L’auteur intercale le propos de nombre d’éminents penseurs entre ses chapitres aux formes diverses – courriels, publications Instagram (!), « dialogue cathartique ». Schopenhauer, Kierkegaard, Kundera, Aristophane, le cinéaste Stanley Kubrick, Choderlos de Laclos, Houellebecq, Pascal et Shakespeare jettent ainsi l’éclairage de leur point de vue respectif sur le chassé-croisé des personnages qui peuplent la trame de La chasse aux autres.
De l’ensemble de ces passages, on demeurera marqué par celui de Kundera qui nous renvoie à notre impuissance devant le mur opaque de représentations contre lequel nous nous cognons dans nos efforts pour entrer en contact avec les autres. « Quand Kundera parle dans ses essais littéraires de lever le voile, de déchirer le rideau des interprétations qu’on attribue consensuellement aux comportements humains, il parle d’un travail interminable : il y a trop de rideaux à déchirer, à un point tel qu’on peut raisonnablement douter qu’il se trouve encore quelque chose derrière, que le monde soit autre chose que la superposition infinie de rideaux interprétatifs. »
Un cynisme d’usage
Si son essai Miley Cyrus et les malheureux du siècle paru chez Atelier 10 ce printemps exhortait à l’indulgence et au relativisme envers la jeune génération, force est de constater que Thomas O. St-Pierre fait cette fois-ci dans autre chose. Les motivations, les ramifications de nos moindres gestes sont arrachées de terre, et révélées au grand jour.
Or, la magie des sentiments n’opère-t-elle exclusivement que lorsque ces motivations sont tapies sous terre ? Le leurre et la manipulation sont-ils les assises véritables des relations humaines ? Celles-ci sont-elles intrinsèquement hypocrites et égoïstes ? Autant de questions que nous adresse Thomas O. Saint-Pierre.
Un roman résolument original
C’est la forme qui revêt le plus grand intérêt dans La chasse aux autres. Car cette fois-ci, et à l’instar de ce qu’il a fait dans l’excellent Charlotte ne sourit pas, le narrateur (ou bien s’agit-il de l’auteur lui-même ?) se commet volontiers et prend la parole.
Thomas O. St-Pierre, qui est également traducteur, a lestement truffé son roman de mots et d’expressions en anglais. À moins que ce choix ne participe d’un désir de coller le récit à la stricte réalité, ou encore d’utiliser le mot précis qui sied le mieux à la situation décrite.

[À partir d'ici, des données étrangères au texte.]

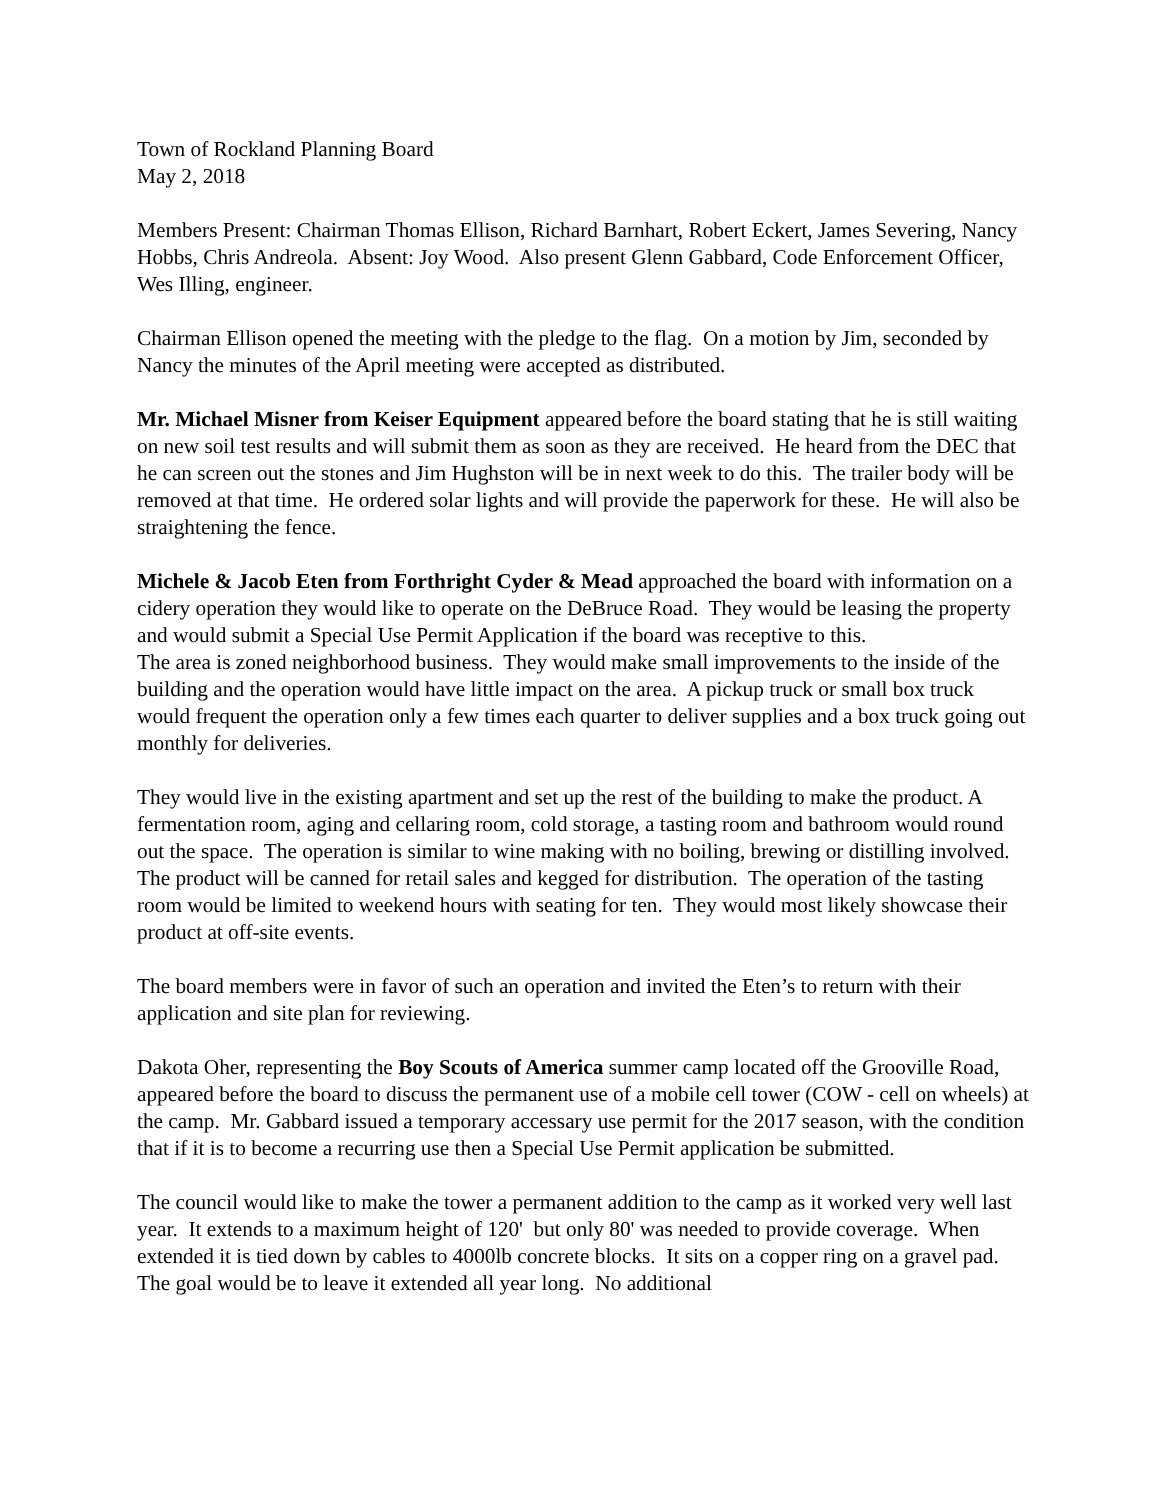Town of Rockland Planning Board
May 2, 2018
Members Present: Chairman Thomas Ellison, Richard Barnhart, Robert Eckert, James Severing, Nancy Hobbs, Chris Andreola. Absent: Joy Wood. Also present Glenn Gabbard, Code Enforcement Officer, Wes Illing, engineer.
Chairman Ellison opened the meeting with the pledge to the flag. On a motion by Jim, seconded by Nancy the minutes of the April meeting were accepted as distributed.
Mr. Michael Misner from Keiser Equipment appeared before the board stating that he is still waiting on new soil test results and will submit them as soon as they are received. He heard from the DEC that he can screen out the stones and Jim Hughston will be in next week to do this. The trailer body will be removed at that time. He ordered solar lights and will provide the paperwork for these. He will also be straightening the fence.
Michele & Jacob Eten from Forthright Cyder & Mead approached the board with information on a cidery operation they would like to operate on the DeBruce Road. They would be leasing the property and would submit a Special Use Permit Application if the board was receptive to this.
The area is zoned neighborhood business. They would make small improvements to the inside of the building and the operation would have little impact on the area. A pickup truck or small box truck would frequent the operation only a few times each quarter to deliver supplies and a box truck going out monthly for deliveries.
They would live in the existing apartment and set up the rest of the building to make the product. A fermentation room, aging and cellaring room, cold storage, a tasting room and bathroom would round out the space. The operation is similar to wine making with no boiling, brewing or distilling involved. The product will be canned for retail sales and kegged for distribution. The operation of the tasting room would be limited to weekend hours with seating for ten. They would most likely showcase their product at off-site events.
The board members were in favor of such an operation and invited the Eten’s to return with their application and site plan for reviewing.
Dakota Oher, representing the Boy Scouts of America summer camp located off the Grooville Road, appeared before the board to discuss the permanent use of a mobile cell tower (COW - cell on wheels) at the camp. Mr. Gabbard issued a temporary accessary use permit for the 2017 season, with the condition that if it is to become a recurring use then a Special Use Permit application be submitted.
The council would like to make the tower a permanent addition to the camp as it worked very well last year. It extends to a maximum height of 120' but only 80' was needed to provide coverage. When extended it is tied down by cables to 4000lb concrete blocks. It sits on a copper ring on a gravel pad. The goal would be to leave it extended all year long. No additional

Le style de l’auteur est par ailleurs fort appréciable, de même que les images évocatrices qui sertissent le fil de l’histoire.
On termine cet ouvrage un peu désillusionné. Il y a quelque chose d’inconfortable, voire d’affolant dans ce démantèlement de nos rapports amoureux. Quelques longueurs à certains points du récit ne sauraient dissuader le lecteur-rice de mener à terme la lecture.